Dear would later publish his account of the case in the book The Dungeon Master. While he didn’t blame Dungeons & Dragons for Egbert’s death, he proposed a game immersion theory in which people could be sucked into a roleplaying game to the point where they are unable to distinguish fact from fantasy. Rona Jaffe reimagined the case in her 1981 bestseller Mazes and Monsters. It was adapted into a film in 1982, starring Tom Hanks as Robbie Wheeling, a college student who dives so deep into a fantasy roleplaying game he has a psychotic breakdown and spends the rest of his life in a delusional haze. 1983’s Skullduggery stars Thom Haverstock as Adam, a role-playing gamer who graduates to hunting and murdering women. Wendy Crewson co-stars in both films as the significant other player.
On June 9, 1982, 17-year-old Irving Pulling committed suicide by shooting himself in the chest. His mother, Patricia Pulling, noticed Dungeons & Dragons posters, paraphernalia, and magazines in his bedroom. She sued Tactical Studies Rules. When the case was dismissed before it reached court, Pulling founded the public advocacy group Bothered About Dungeons & Dragons (B.A.D.D.) in 1983. The devil was in the details.
According to the book Videogames and Education by Harry J. Brown, Pulling called Dungeons & Dragons “a fantasy role-playing game which uses demonology, witchcraft, voodoo, murder, rape, blasphemy, suicide, assassination, insanity, sex perversion, homosexuality, prostitution, satanic type rituals, gambling, barbarism, cannibalism, sadism, desecration, demon summoning, necromantics, divination and other teachings.” She wrote that the spiritual corruption started with the dungeon master, who she believed had power to use the satanic rituals published in the rulebook.
In 1984 evangelical cartoonist Jack Chick published the comic Dark Dungeons, in which the dungeon mistress is a cult leader who gains magical powers through ritualistic murder. He would further demonize Dungeons & Dragons in an alignment with Dr. Rebecca Brown, who was stripped of her medical license for misdiagnosing mentally ill patients with demonic possession the same year his anti-D&D comic was published.
In 1985, CBS News dedicated a full hour’s broadcast, introduced by the venerable Ed Bradley, to the roleplaying game. The episode featured interviews with Pulling, and Dr. Thomas Radecki, the president of the National Coalition on TV Violence, who linked Dungeons & Dragons to 28 cases of murder or suicide. Radecki was known for conflating statistics. While attacking the motion picture industry he declared one in four Hollywood films contained a rape scene. He would endure further indignities. The University of Illinois revoked his medical faculty accreditation in 1985, though he continued to claim accreditation. His medical license was revoked twice on unprofessional conduct allegations.
The damage, however, was already done. The Upside Down got turned inside out for a short while. The 1989 second edition of Advanced Dungeons & Dragons removed all demonic references.
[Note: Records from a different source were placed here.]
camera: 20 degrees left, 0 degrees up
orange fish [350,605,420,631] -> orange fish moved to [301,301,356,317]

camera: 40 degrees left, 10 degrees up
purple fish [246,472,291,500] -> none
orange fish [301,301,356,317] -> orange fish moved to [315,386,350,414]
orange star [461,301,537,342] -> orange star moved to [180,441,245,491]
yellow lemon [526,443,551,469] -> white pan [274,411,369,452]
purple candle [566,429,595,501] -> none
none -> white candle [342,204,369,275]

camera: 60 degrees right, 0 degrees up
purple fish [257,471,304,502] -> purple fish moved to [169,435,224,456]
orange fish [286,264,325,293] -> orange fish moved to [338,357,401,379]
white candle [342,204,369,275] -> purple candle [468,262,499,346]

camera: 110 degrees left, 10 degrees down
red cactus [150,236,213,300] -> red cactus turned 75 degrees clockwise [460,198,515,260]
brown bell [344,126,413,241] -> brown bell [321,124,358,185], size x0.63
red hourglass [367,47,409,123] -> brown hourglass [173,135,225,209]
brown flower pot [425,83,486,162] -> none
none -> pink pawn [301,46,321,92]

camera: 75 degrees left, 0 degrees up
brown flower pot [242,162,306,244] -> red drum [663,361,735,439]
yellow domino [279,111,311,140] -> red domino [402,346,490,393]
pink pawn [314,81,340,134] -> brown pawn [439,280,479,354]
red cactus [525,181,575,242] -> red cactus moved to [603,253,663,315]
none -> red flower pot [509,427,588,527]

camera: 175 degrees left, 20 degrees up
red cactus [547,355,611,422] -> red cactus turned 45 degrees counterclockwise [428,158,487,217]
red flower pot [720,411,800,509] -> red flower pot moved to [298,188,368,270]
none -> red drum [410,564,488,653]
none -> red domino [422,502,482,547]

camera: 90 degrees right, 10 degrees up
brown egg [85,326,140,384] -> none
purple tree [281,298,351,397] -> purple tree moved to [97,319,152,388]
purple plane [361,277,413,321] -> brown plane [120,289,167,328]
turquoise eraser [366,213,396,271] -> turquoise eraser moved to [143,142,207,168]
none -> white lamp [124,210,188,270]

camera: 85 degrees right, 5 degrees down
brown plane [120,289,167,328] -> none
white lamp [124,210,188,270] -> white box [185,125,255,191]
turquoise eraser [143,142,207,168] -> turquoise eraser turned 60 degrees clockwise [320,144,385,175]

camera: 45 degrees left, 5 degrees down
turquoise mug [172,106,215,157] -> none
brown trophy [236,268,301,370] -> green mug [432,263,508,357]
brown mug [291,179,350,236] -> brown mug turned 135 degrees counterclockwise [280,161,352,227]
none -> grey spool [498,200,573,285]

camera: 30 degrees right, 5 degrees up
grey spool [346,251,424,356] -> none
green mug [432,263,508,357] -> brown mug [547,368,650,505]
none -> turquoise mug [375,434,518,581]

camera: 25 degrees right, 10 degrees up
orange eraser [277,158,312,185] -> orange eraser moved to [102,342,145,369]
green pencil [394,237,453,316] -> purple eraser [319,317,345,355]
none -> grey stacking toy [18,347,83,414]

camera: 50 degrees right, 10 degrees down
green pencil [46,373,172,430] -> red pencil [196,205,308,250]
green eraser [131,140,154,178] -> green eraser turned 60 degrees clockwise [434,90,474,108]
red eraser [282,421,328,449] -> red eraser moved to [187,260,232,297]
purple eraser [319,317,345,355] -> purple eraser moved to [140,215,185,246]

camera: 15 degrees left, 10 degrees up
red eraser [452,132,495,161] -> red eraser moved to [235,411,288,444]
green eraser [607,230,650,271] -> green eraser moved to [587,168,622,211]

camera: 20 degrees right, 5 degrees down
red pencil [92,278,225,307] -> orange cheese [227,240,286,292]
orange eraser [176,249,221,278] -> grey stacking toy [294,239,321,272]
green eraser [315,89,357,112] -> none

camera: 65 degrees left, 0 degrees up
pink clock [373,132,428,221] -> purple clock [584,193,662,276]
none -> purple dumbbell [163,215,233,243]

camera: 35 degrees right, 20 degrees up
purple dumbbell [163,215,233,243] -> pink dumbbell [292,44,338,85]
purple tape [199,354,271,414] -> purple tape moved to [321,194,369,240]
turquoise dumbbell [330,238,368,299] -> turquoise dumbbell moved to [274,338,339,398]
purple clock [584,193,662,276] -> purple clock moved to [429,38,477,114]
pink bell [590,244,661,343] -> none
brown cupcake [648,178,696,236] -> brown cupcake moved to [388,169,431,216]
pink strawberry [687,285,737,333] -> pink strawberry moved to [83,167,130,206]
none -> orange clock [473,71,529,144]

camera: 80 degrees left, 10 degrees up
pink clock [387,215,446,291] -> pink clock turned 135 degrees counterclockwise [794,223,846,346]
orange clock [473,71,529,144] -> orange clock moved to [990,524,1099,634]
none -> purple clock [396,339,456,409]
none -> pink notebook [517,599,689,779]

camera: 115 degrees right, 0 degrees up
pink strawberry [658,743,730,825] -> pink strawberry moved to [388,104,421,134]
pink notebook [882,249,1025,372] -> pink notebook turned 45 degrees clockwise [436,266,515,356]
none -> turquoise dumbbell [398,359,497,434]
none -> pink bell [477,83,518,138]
They were reintroduced in the third edition of the game, published in 2000. Dungeons & Dragons is now owned by a Hasbro subsidiary. The rulebook is in its fifth edition.
Friends don’t lie. Studies by the CDC and the American Association of Suicidology found no causal link between roleplaying games and suicide. Dungeons & Dragons players are no longer reviled as satanists, though some may be derided as harmless nerds. High schools have D&D clubs. The Satanic Panic was ultimately a live action roleplaying game.
Stranger Things season 4 volume 1 premiered Friday, May 27 on Netflix. Volume 2 will premiere on July 1.